Format all of the data below as a numbered list, one entry per line, and leave out any blank lines.

* _Raw data_
-------------------------

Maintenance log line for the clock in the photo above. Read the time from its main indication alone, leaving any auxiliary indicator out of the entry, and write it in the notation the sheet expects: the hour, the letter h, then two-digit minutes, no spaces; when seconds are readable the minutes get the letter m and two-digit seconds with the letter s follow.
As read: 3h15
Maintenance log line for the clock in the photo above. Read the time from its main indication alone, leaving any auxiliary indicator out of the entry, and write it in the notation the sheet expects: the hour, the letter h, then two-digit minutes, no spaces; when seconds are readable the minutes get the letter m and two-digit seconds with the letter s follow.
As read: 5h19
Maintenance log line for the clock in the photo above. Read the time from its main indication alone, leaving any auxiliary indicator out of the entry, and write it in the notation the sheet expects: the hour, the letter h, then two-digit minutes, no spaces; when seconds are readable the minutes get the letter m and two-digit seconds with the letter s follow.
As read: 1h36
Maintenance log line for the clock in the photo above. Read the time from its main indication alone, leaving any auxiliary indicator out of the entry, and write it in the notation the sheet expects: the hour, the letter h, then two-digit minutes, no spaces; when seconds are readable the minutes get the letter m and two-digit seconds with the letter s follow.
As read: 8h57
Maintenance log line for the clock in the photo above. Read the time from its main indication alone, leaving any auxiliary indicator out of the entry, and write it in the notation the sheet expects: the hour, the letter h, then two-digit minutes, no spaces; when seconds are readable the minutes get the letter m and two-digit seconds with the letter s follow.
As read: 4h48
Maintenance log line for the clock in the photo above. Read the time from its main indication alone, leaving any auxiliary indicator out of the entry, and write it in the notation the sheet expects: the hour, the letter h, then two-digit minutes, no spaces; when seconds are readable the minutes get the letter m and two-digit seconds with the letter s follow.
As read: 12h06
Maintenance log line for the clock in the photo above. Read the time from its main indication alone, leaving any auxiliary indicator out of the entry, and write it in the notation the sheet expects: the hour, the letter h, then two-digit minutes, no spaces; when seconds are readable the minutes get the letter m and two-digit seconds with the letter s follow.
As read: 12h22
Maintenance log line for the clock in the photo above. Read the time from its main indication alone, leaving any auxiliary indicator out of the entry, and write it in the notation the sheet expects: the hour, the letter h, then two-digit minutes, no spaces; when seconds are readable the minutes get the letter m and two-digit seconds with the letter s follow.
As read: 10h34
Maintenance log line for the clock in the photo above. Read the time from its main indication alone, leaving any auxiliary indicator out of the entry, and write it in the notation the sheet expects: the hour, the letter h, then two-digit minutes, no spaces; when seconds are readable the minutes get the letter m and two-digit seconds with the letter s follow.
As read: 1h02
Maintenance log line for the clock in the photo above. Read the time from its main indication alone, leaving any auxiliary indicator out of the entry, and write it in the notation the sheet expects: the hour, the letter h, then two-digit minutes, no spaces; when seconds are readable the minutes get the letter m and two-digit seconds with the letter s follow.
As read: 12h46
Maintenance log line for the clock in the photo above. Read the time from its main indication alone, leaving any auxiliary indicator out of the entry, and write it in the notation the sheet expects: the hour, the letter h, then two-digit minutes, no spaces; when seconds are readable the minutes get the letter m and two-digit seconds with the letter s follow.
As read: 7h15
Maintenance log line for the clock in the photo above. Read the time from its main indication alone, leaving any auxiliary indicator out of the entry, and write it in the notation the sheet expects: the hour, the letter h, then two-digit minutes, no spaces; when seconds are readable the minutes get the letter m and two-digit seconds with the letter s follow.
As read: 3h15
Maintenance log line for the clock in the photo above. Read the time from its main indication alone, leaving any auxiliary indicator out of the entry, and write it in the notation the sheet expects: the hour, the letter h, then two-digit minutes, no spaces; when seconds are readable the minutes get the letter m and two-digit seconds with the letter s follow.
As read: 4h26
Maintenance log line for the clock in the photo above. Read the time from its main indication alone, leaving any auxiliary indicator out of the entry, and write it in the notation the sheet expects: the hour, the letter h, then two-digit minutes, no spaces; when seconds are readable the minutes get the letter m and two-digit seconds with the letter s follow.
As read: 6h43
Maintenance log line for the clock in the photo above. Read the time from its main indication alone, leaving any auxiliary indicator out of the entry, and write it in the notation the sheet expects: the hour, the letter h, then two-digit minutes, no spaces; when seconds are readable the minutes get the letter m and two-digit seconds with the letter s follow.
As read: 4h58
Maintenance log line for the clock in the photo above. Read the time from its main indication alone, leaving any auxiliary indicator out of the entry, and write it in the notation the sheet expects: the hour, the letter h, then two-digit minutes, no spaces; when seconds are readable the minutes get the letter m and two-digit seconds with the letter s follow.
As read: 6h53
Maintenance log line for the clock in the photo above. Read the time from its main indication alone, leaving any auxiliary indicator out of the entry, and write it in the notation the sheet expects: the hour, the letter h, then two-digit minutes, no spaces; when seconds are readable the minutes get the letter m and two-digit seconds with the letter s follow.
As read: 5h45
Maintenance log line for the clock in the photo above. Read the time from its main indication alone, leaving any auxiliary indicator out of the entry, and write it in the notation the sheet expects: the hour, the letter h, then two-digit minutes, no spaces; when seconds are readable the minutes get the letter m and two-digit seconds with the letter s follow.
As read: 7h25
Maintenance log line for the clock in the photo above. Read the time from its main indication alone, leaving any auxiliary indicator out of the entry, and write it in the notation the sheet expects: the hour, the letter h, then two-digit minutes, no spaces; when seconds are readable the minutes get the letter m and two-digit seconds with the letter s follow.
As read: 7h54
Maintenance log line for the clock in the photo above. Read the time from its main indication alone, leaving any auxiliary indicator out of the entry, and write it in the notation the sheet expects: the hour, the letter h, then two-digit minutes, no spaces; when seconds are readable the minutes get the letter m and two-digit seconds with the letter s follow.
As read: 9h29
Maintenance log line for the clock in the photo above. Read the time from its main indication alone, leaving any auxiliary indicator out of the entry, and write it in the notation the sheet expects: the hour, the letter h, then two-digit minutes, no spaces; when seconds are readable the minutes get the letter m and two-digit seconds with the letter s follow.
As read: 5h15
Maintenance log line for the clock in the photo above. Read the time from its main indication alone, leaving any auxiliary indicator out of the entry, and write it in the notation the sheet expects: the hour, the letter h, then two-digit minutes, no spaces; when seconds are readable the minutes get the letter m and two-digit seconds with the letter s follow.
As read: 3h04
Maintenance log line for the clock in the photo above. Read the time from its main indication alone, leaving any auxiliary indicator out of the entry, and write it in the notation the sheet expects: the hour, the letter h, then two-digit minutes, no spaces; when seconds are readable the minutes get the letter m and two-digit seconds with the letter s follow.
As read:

-------------------------

* _Final answer_
1. Maintenance log line for the clock in the photo above. Read the time from its main indication alone, leaving any auxiliary indicator out of the entry, and write it in the notation the sheet expects: the hour, the letter h, then two-digit minutes, no spaces; when seconds are readable the minutes get the letter m and two-digit seconds with the letter s follow.
2. As read: 3h15
3. Maintenance log line for the clock in the photo above. Read the time from its main indication alone, leaving any auxiliary indicator out of the entry, and write it in the notation the sheet expects: the hour, the letter h, then two-digit minutes, no spaces; when seconds are readable the minutes get the letter m and two-digit seconds with the letter s follow.
4. As read: 5h19
5. Maintenance log line for the clock in the photo above. Read the time from its main indication alone, leaving any auxiliary indicator out of the entry, and write it in the notation the sheet expects: the hour, the letter h, then two-digit minutes, no spaces; when seconds are readable the minutes get the letter m and two-digit seconds with the letter s follow.
6. As read: 1h36
7. Maintenance log line for the clock in the photo above. Read the time from its main indication alone, leaving any auxiliary indicator out of the entry, and write it in the notation the sheet expects: the hour, the letter h, then two-digit minutes, no spaces; when seconds are readable the minutes get the letter m and two-digit seconds with the letter s follow.
8. As read: 8h57
9. Maintenance log line for the clock in the photo above. Read the time from its main indication alone, leaving any auxiliary indicator out of the entry, and write it in the notation the sheet expects: the hour, the letter h, then two-digit minutes, no spaces; when seconds are readable the minutes get the letter m and two-digit seconds with the letter s follow.
10. As read: 4h48
11. Maintenance log line for the clock in the photo above. Read the time from its main indication alone, leaving any auxiliary indicator out of the entry, and write it in the notation the sheet expects: the hour, the letter h, then two-digit minutes, no spaces; when seconds are readable the minutes get the letter m and two-digit seconds with the letter s follow.
12. As read: 12h06
13. Maintenance log line for the clock in the photo above. Read the time from its main indication alone, leaving any auxiliary indicator out of the entry, and write it in the notation the sheet expects: the hour, the letter h, then two-digit minutes, no spaces; when seconds are readable the minutes get the letter m and two-digit seconds with the letter s follow.
14. As read: 12h22
15. Maintenance log line for the clock in the photo above. Read the time from its main indication alone, leaving any auxiliary indicator out of the entry, and write it in the notation the sheet expects: the hour, the letter h, then two-digit minutes, no spaces; when seconds are readable the minutes get the letter m and two-digit seconds with the letter s follow.
16. As read: 10h34
17. Maintenance log line for the clock in the photo above. Read the time from its main indication alone, leaving any auxiliary indicator out of the entry, and write it in the notation the sheet expects: the hour, the letter h, then two-digit minutes, no spaces; when seconds are readable the minutes get the letter m and two-digit seconds with the letter s follow.
18. As read: 1h02
19. Maintenance log line for the clock in the photo above. Read the time from its main indication alone, leaving any auxiliary indicator out of the entry, and write it in the notation the sheet expects: the hour, the letter h, then two-digit minutes, no spaces; when seconds are readable the minutes get the letter m and two-digit seconds with the letter s follow.
20. As read: 12h46
21. Maintenance log line for the clock in the photo above. Read the time from its main indication alone, leaving any auxiliary indicator out of the entry, and write it in the notation the sheet expects: the hour, the letter h, then two-digit minutes, no spaces; when seconds are readable the minutes get the letter m and two-digit seconds with the letter s follow.
22. As read: 7h15
23. Maintenance log line for the clock in the photo above. Read the time from its main indication alone, leaving any auxiliary indicator out of the entry, and write it in the notation the sheet expects: the hour, the letter h, then two-digit minutes, no spaces; when seconds are readable the minutes get the letter m and two-digit seconds with the letter s follow.
24. As read: 3h15
25. Maintenance log line for the clock in the photo above. Read the time from its main indication alone, leaving any auxiliary indicator out of the entry, and write it in the notation the sheet expects: the hour, the letter h, then two-digit minutes, no spaces; when seconds are readable the minutes get the letter m and two-digit seconds with the letter s follow.
26. As read: 4h26
27. Maintenance log line for the clock in the photo above. Read the time from its main indication alone, leaving any auxiliary indicator out of the entry, and write it in the notation the sheet expects: the hour, the letter h, then two-digit minutes, no spaces; when seconds are readable the minutes get the letter m and two-digit seconds with the letter s follow.
28. As read: 6h43
29. Maintenance log line for the clock in the photo above. Read the time from its main indication alone, leaving any auxiliary indicator out of the entry, and write it in the notation the sheet expects: the hour, the letter h, then two-digit minutes, no spaces; when seconds are readable the minutes get the letter m and two-digit seconds with the letter s follow.
30. As read: 4h58
31. Maintenance log line for the clock in the photo above. Read the time from its main indication alone, leaving any auxiliary indicator out of the entry, and write it in the notation the sheet expects: the hour, the letter h, then two-digit minutes, no spaces; when seconds are readable the minutes get the letter m and two-digit seconds with the letter s follow.
32. As read: 6h53
33. Maintenance log line for the clock in the photo above. Read the time from its main indication alone, leaving any auxiliary indicator out of the entry, and write it in the notation the sheet expects: the hour, the letter h, then two-digit minutes, no spaces; when seconds are readable the minutes get the letter m and two-digit seconds with the letter s follow.
34. As read: 5h45
35. Maintenance log line for the clock in the photo above. Read the time from its main indication alone, leaving any auxiliary indicator out of the entry, and write it in the notation the sheet expects: the hour, the letter h, then two-digit minutes, no spaces; when seconds are readable the minutes get the letter m and two-digit seconds with the letter s follow.
36. As read: 7h25
37. Maintenance log line for the clock in the photo above. Read the time from its main indication alone, leaving any auxiliary indicator out of the entry, and write it in the notation the sheet expects: the hour, the letter h, then two-digit minutes, no spaces; when seconds are readable the minutes get the letter m and two-digit seconds with the letter s follow.
38. As read: 7h54
39. Maintenance log line for the clock in the photo above. Read the time from its main indication alone, leaving any auxiliary indicator out of the entry, and write it in the notation the sheet expects: the hour, the letter h, then two-digit minutes, no spaces; when seconds are readable the minutes get the letter m and two-digit seconds with the letter s follow.
40. As read: 9h29
41. Maintenance log line for the clock in the photo above. Read the time from its main indication alone, leaving any auxiliary indicator out of the entry, and write it in the notation the sheet expects: the hour, the letter h, then two-digit minutes, no spaces; when seconds are readable the minutes get the letter m and two-digit seconds with the letter s follow.
42. As read: 5h15
43. Maintenance log line for the clock in the photo above. Read the time from its main indication alone, leaving any auxiliary indicator out of the entry, and write it in the notation the sheet expects: the hour, the letter h, then two-digit minutes, no spaces; when seconds are readable the minutes get the letter m and two-digit seconds with the letter s follow.
44. As read: 3h04
45. Maintenance log line for the clock in the photo above. Read the time from its main indication alone, leaving any auxiliary indicator out of the entry, and write it in the notation the sheet expects: the hour, the letter h, then two-digit minutes, no spaces; when seconds are readable the minutes get the letter m and two-digit seconds with the letter s follow.
46. As read:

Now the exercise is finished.